══ Selected extract

In the on-line covering problem for covering the unit cube by cubes, we
are given a sequence of smaller cubes of side lengths *s*_{1},
*s*_{2},...,*s*_{n}, and we have to place them
in such a way that the whole unit cube in *d*-dimensional Euclidean
space is covered if possible. The cubes are axis-parallel, they are allowed
to overlap, but the algorithm must place the *i*-th cube before knowing
the future cubes *s*_{i}_{+1}, *s*_{i}_{+2},...
We describe algorithms which are guaranteed to find a covering on-line
provided that the total volume (the sum of *s*_{i}^{d})
is at least 2^{d}+3. (The true bound is actually a little
smaller.) This performance guarantee is quite strong, considering that
the existence of an (off-line) covering can only be ensured if the total
volume is at least 2^{d}-1. The best previous on-line bound
was 4^{d}, due to Wlodek Kuperberg.

════
══ Material supplied

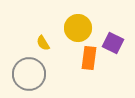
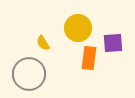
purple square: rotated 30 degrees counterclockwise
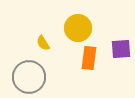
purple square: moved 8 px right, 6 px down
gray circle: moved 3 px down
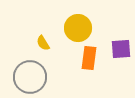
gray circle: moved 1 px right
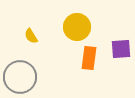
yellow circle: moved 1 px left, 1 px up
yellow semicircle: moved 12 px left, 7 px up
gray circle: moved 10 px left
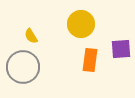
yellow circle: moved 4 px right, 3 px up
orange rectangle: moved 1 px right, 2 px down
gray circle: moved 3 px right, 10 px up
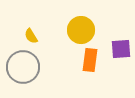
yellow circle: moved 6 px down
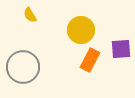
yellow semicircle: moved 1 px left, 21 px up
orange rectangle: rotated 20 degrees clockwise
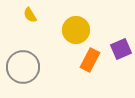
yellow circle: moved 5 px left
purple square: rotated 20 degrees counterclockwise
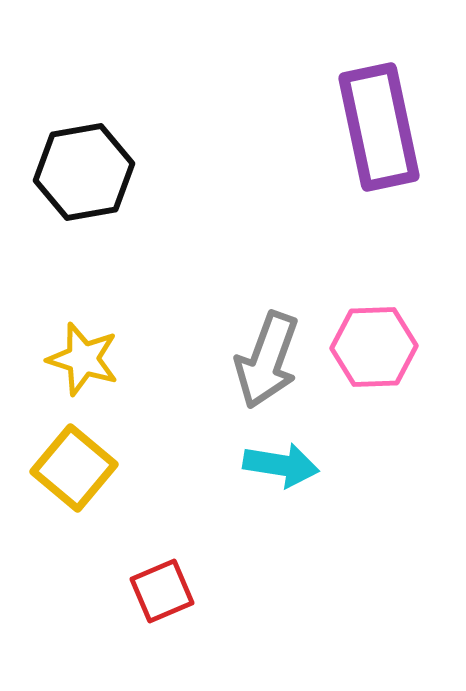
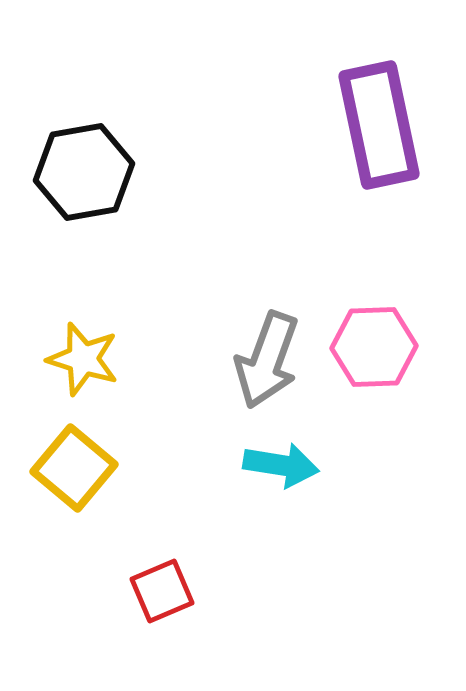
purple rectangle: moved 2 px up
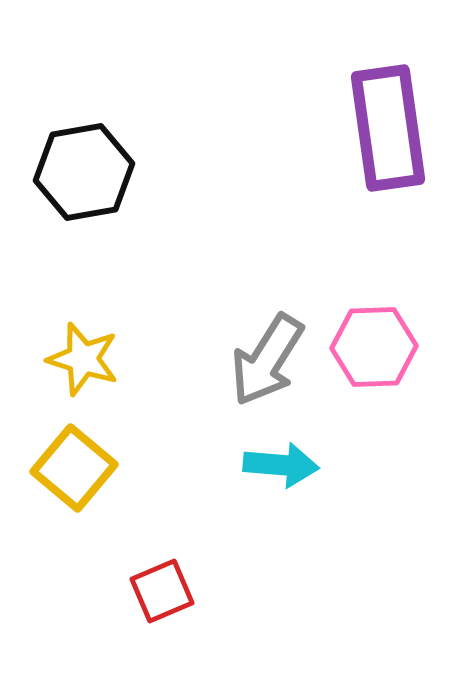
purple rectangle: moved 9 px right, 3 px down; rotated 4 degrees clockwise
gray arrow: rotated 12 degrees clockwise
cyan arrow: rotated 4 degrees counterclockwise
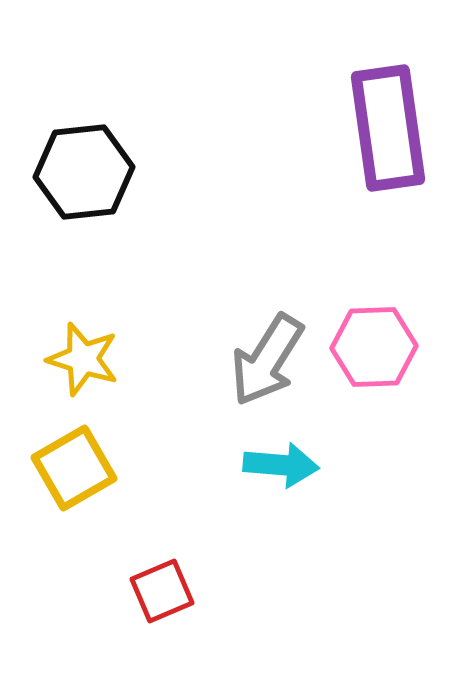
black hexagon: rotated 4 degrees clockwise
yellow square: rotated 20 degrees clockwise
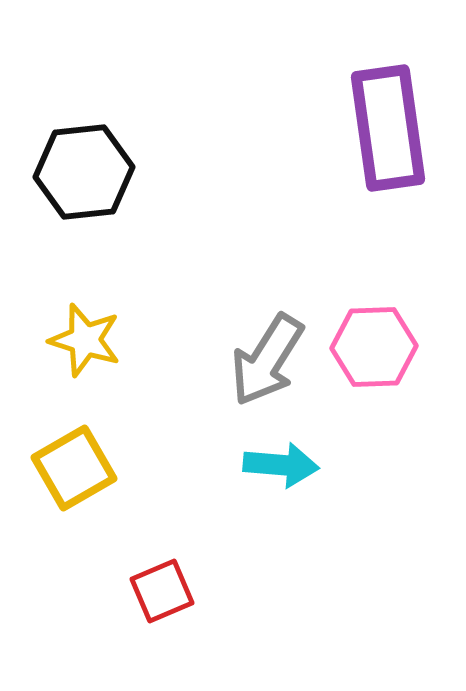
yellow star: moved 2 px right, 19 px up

════

Instructions to follow:
Reproduce the passage on covering the unit cube with smaller cubes word for word, from start to finish.

Task solution:
In the on-line covering problem for covering the unit cube by cubes, we
are given a sequence of smaller cubes of side lengths *s*_{1},
*s*_{2},...,*s*_{n}, and we have to place them
in such a way that the whole unit cube in *d*-dimensional Euclidean
space is covered if possible. The cubes are axis-parallel, they are allowed
to overlap, but the algorithm must place the *i*-th cube before knowing
the future cubes *s*_{i}_{+1}, *s*_{i}_{+2},...
We describe algorithms which are guaranteed to find a covering on-line
provided that the total volume (the sum of *s*_{i}^{d})
is at least 2^{d}+3. (The true bound is actually a little
smaller.) This performance guarantee is quite strong, considering that
the existence of an (off-line) covering can only be ensured if the total
volume is at least 2^{d}-1. The best previous on-line bound
was 4^{d}, due to Wlodek Kuperberg.